Several US states are seeking to expand mail-in voting amid the coronavirus crisis. An analysis by the New York Times on Wednesday found that 76% of Americans will be eligible to vote by mail in November, and predicted that the total number of mail-in votes for the upcoming presidential election could be twice that of 2016.
Democrats have proposed more funding for the USPS as part of a forthcoming stimulus package. But the stimulus is being blocked by congressional Republicans, who oppose parts of the package.
The president has for months been railing against mail-in votes, claiming they are exposed to voting fraud.
He has even floated delaying the election in a July tweet to ensure the election is not "rigged." He does not have the authority to do that, and quickly dropped the idea.
"It's going to be the greatest fraud in the history of elections," claimed the president Wednesday, attacking Democrats for seeking a funding boost to cope with the surge of mail-in votes.
"For example, they've asked for a ridiculous $3.5 billion, that's billion, $3.5 billion for universal mail-in voting, a system riddled by fraud and corruption."
Election officials and experts have said that overall voter fraud is very rare, even though it does occur slightly more frequently in postal voting.
Speaking to FactCheck.Org, the experts said there is no evidence to support the president's sweeping voter fraud allegations.
Some Republicans believe that increased mail-in voting disproportionately benefits Democrats, as it would help economically disadvantaged Americans who traditionally show up to vote in lower numbers.

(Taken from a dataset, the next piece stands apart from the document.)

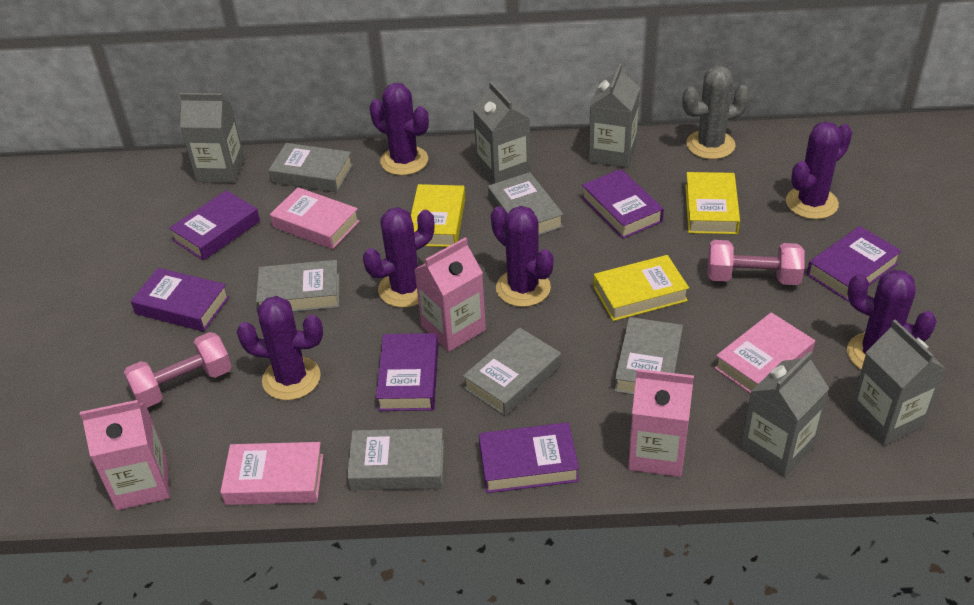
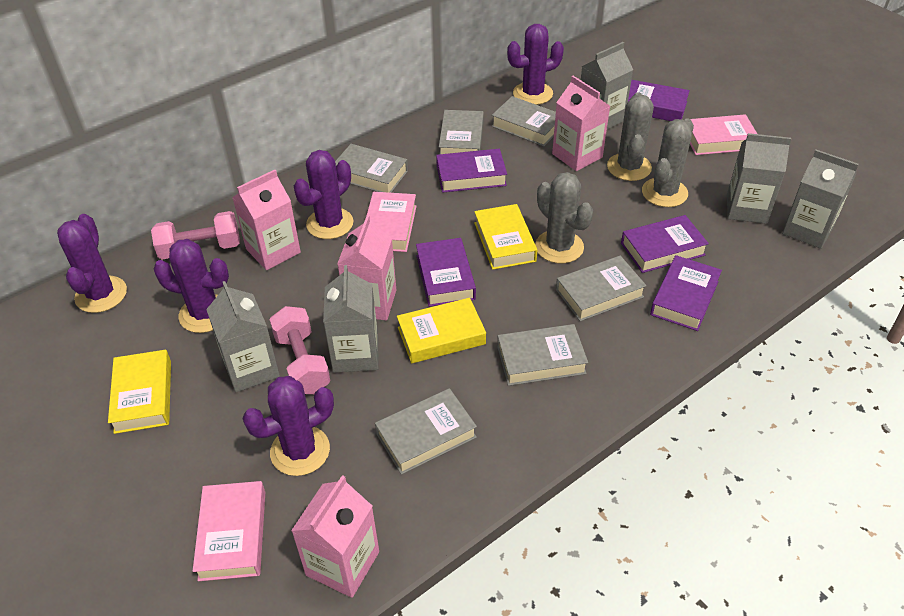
grey cactus: [682,66,750,159] = 1 -> [535,172,593,263] [607,92,654,181] [642,118,694,207] = 3
pink carton: [80,400,170,510] [414,237,486,352] [628,369,694,477] = 3 -> [232,170,301,270] [291,475,379,598] [337,215,396,320] [552,76,610,171] = 4
purple book: [131,268,229,332] [169,190,260,261] [376,333,438,411] [479,422,579,493] [582,169,664,239] [807,226,902,301] = 6 -> [416,238,476,307] [436,149,507,193] [621,215,709,273] [628,80,690,121] [650,255,722,331] = 5
purple cactus: [237,296,323,400] [363,207,434,308] [370,83,429,175] [491,206,554,307] [786,122,852,219] [847,270,937,370] = 6 -> [57,214,127,313] [153,239,229,333] [243,376,334,476] [294,150,354,239] [507,24,564,105] = 5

However, this assumption has been challenged in recent years, FiveThirtyEight reported in May.
Critics, including presumptive Democratic nominee Joe Biden, are accusing Trump of an attempt to delegitimize thousands of ballots before they are even cast in a bid to cling to power if he loses in November.
Currently, Trump trails Biden in the polls.
Despite Trump on Wednesday admitting that the USPS doesn't have the funds to cope with increased postal votes, in Congress Republicans are continuing to block a coronavirus relief package that Democrats say needs to include increased funding for the Postal Service, reported NPR on Wednesday.
"The White House is not budging from their position concerning the size and scope of a legislative package," House Speaker Nancy Pelosi and Senate Minority Leader Chuck Schumer said in a joint statement.